Why adults also have “cuddly toys”

 Many adults have a small, very soft fetish object that follows them everywhere. "Doudou", "gri-gri" or "lucky charm", they reassure and soothe whatever the age.

A (worn) rabbit's ear protruding from under a pillow, a small teddy bear slipped into the pocket of a suitcase, many more adults than you might think have a favorite object, like Fabienne, soon-to-be grandma. mother, who at 49 says she always takes a little stuffed owl on vacation given by her father for her 14th birthday and which must be at her bedside. These childish manias are not always easy to assume, although it is agreed in our society that women can have a "sentimental" side that these "오나홀 cuddly toys" fill. But what about the many men who also confide in them an unlimited attachment to a childish object that follows them everywhere? For the psychologist, Catherine Pierrat, who often asks her patients the question, a lot of men, rather young, have comforters, real ones,

To comfort

Almost all of us have our “오나홀 cuddly toys”, even if they don't always come in the form of dolls or stuffed animals; for example, a t-shirt inherited from our adolescence, or even a cat or a dog that takes over the bed, curls up and lets itself be stroked. By extrapolating a little, the psychologist Catherine Pierrat admits that many objects have this function of reassuring and comforting us: from pebbles picked up on the beach and carefully preserved, to the communicant pen that we take out for important signatures. Even a certain type of favorite car can be invested with this function, such as the 2 CV for example. Even certain foods… when eating (usually sweet) comforts and even consoles, people think, and that's another question!

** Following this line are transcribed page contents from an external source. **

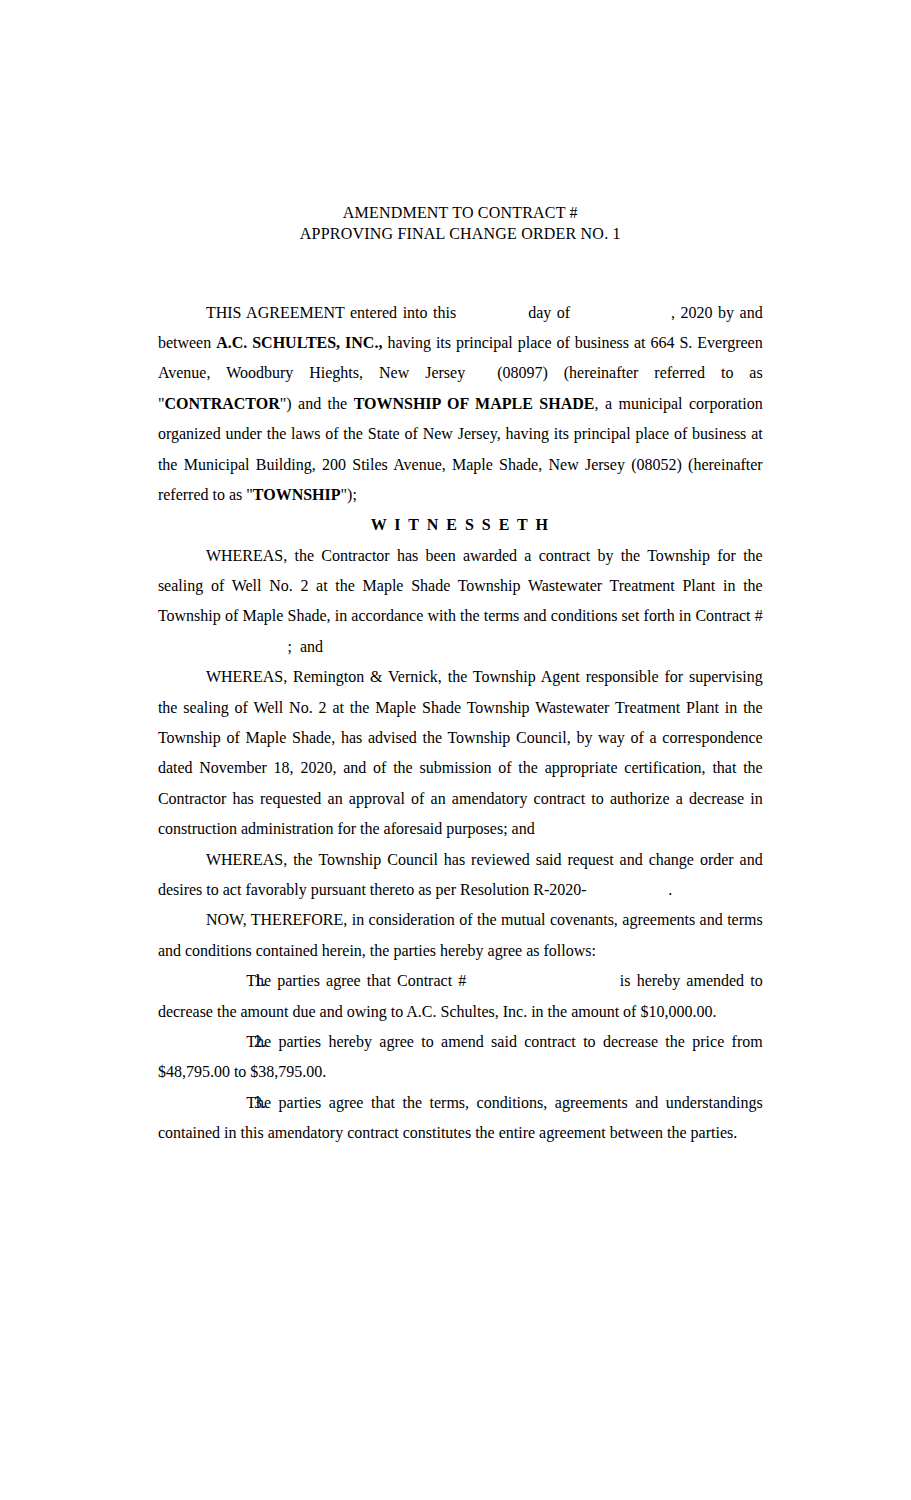AMENDMENT TO CONTRACT #
APPROVING FINAL CHANGE ORDER NO. 1
THIS AGREEMENT entered into this day of , 2020 by and between A.C. SCHULTES, INC., having its principal place of business at 664 S. Evergreen Avenue, Woodbury Hieghts, New Jersey (08097) (hereinafter referred to as "CONTRACTOR") and the TOWNSHIP OF MAPLE SHADE, a municipal corporation organized under the laws of the State of New Jersey, having its principal place of business at the Municipal Building, 200 Stiles Avenue, Maple Shade, New Jersey (08052) (hereinafter referred to as "TOWNSHIP");
W I T N E S S E T H
WHEREAS, the Contractor has been awarded a contract by the Township for the sealing of Well No. 2 at the Maple Shade Township Wastewater Treatment Plant in the Township of Maple Shade, in accordance with the terms and conditions set forth in Contract # ; and
WHEREAS, Remington & Vernick, the Township Agent responsible for supervising the sealing of Well No. 2 at the Maple Shade Township Wastewater Treatment Plant in the Township of Maple Shade, has advised the Township Council, by way of a correspondence dated November 18, 2020, and of the submission of the appropriate certification, that the Contractor has requested an approval of an amendatory contract to authorize a decrease in construction administration for the aforesaid purposes; and
WHEREAS, the Township Council has reviewed said request and change order and desires to act favorably pursuant thereto as per Resolution R-2020- .
NOW, THEREFORE, in consideration of the mutual covenants, agreements and terms and conditions contained herein, the parties hereby agree as follows:
1. The parties agree that Contract # is hereby amended to decrease the amount due and owing to A.C. Schultes, Inc. in the amount of $10,000.00.
2. The parties hereby agree to amend said contract to decrease the price from $48,795.00 to $38,795.00.
3. The parties agree that the terms, conditions, agreements and understandings contained in this amendatory contract constitutes the entire agreement between the parties.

To facilitate falling asleep

There are therefore objects that we never part with, exposed, or buried in a box, but of which we always know where to find them, and those that have the right to a place of choice in our room, drawer of the bedside table, under the pillow, even between the sheets. These are really invested with the powers of baby comforters; they help us transition from day to night. For some people, bedtime is delicate, it requires rituals: check that the window is closed, line up your slippers, and provide your glass of water. They are intended as much to reassure oneself as to delay the moment of going to bed. In this context, plush, which does not change an inch in appearance and mimicry, volume, and smell and which is fidelity itself, relaxes and reassures; with its sometimes long past, it knows us, it seems, better than anyone. Betty, 37, says the prospect of finding her rag doll motivates her to go to bed instead of always finding one last thing to do before going to bed. Anne-Marie, in her sixties, does not hesitate to affirm that the mere fact of smelling her Pimpim helps her to fall asleep… and perhaps saves her from taking sleeping pills.

To calm anxieties

Darkness, silence, and loneliness can be worrying (hence the temptation to fall asleep to the sound of television). Going to bed and falling asleep that follow are moments of relaxation, of course, but above all of the abandonment, and therefore of greater fragility. Psychologists speak of death anxiety, in the face of sleep and the night, as if one risked, by letting oneself be caught up in sleep, falling asleep forever. Moreover, in the mouths of children, “someone who is dead is someone who is still sleeping”. The 오나홀 Doudou makes it possible to face this anguish of death. And then, the fear of rehashing the problems that we have put in the background throughout the day makes some people perceive the bed as a place of vulnerability. Sleep arouses deadly anguish against which we fight until the end.